**Provided text**
A river of misinformation and smears is flowing from Congresswoman Michele Bachmann and other proponents of a massive new freeway bridge over the federally protected
St. Croix River at Stillwater.
Bachmann charges that opposition to the new bridge is coming from
“radical environmental groups.” She took time out from the Tea Party rubber-chicken circuit last month to breeze by the capitol and drop a
bill in the hopper to exempt the St. Croix River from the National Wild and Scenic Rivers Act.
Meanwhile, the fledgling Coalition for St. Croix River Crossing, a pro-bridge consortium of St. Croix Valley government and business groups on both sides of the river, is touting two previous projects exempted from the Wild and Scenic Rivers Act as being comparable to the proposed Stillwater bridge when, in fact, the exemptions weren’t even for bridges. They were for projects designed to preserve the fisheries of two protected rivers and had absolutely nothing to do with transportation.
But that hasn’t stopped the coalition from perpetuating this myth through the media, presenting it as precedent for exempting the Bachmann Boondoggle from the Act.

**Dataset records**
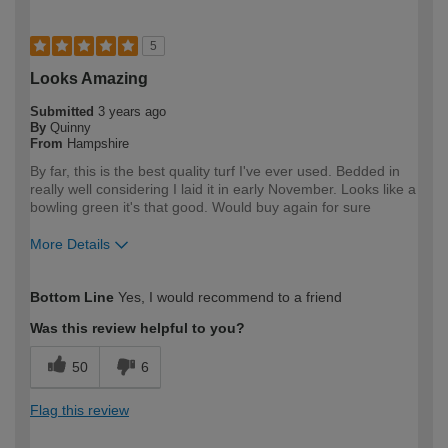
5
Looks Amazing
Submitted
3 years ago
By
Quinny
From
Hampshire
By far, this is the best quality turf I've ever used. Bedded in
really well considering I laid it in early November. Looks like a
bowling green it's that good. Would buy again for sure
More Details
How would you describe your DIY
Expert DIYer
Bottom Line
Yes, I would recommend to a friend
expertise?
Was this review helpful to you?
50
6
Flag this review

**Try it**
For each statement below, answer yes or no to whether it agrees with the passage on the St. Croix River bridge, and quote the words from that passage that decide it.
1. Michele Bachmann put forward a bill to exempt the St. Croix River from the National Wild and Scenic Rivers Act.
2. The two earlier projects exempted from the Wild and Scenic Rivers Act were bridges.
3. The Coalition for St. Croix River Crossing draws its members from only one side of the river.

**Task answer**
1. Yes: "to exempt the St. Croix River from the National Wild and Scenic Rivers Act."
2. No: "the exemptions weren’t even for bridges."
3. No: "a pro-bridge consortium of St. Croix Valley government and business groups on both sides of the river"